> PROBLEM TO SOLVE:
What you give back should be only the lines from the one holding "Uygun fiyatlı ve" through the final line of the records, each reproduced exactly.

Saved entries
——

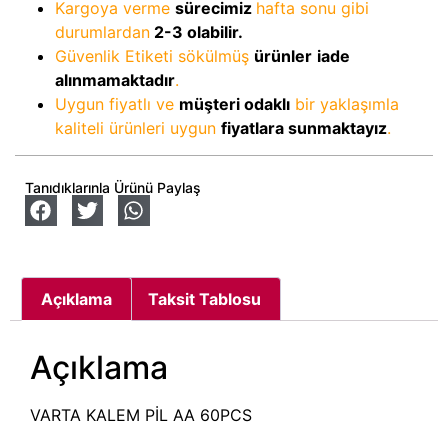
Kargoya verme
sürecimiz
hafta sonu gibi
durumlardan
2-3
olabilir.
Güvenlik Etiketi sökülmüş
ürünler
iade
alınmamaktadır
.
Uygun fiyatlı ve
müşteri odaklı
bir yaklaşımla
kaliteli ürünleri uygun
fiyatlara sunmaktayız
.
Tanıdıklarınla Ürünü Paylaş
Açıklama
Taksit Tablosu
Açıklama
VARTA KALEM PİL AA 60PCS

——

> REPLY TO THE TASK:
Uygun fiyatlı ve
müşteri odaklı
bir yaklaşımla
kaliteli ürünleri uygun
fiyatlara sunmaktayız
.
Tanıdıklarınla Ürünü Paylaş
Açıklama
Taksit Tablosu
Açıklama
VARTA KALEM PİL AA 60PCS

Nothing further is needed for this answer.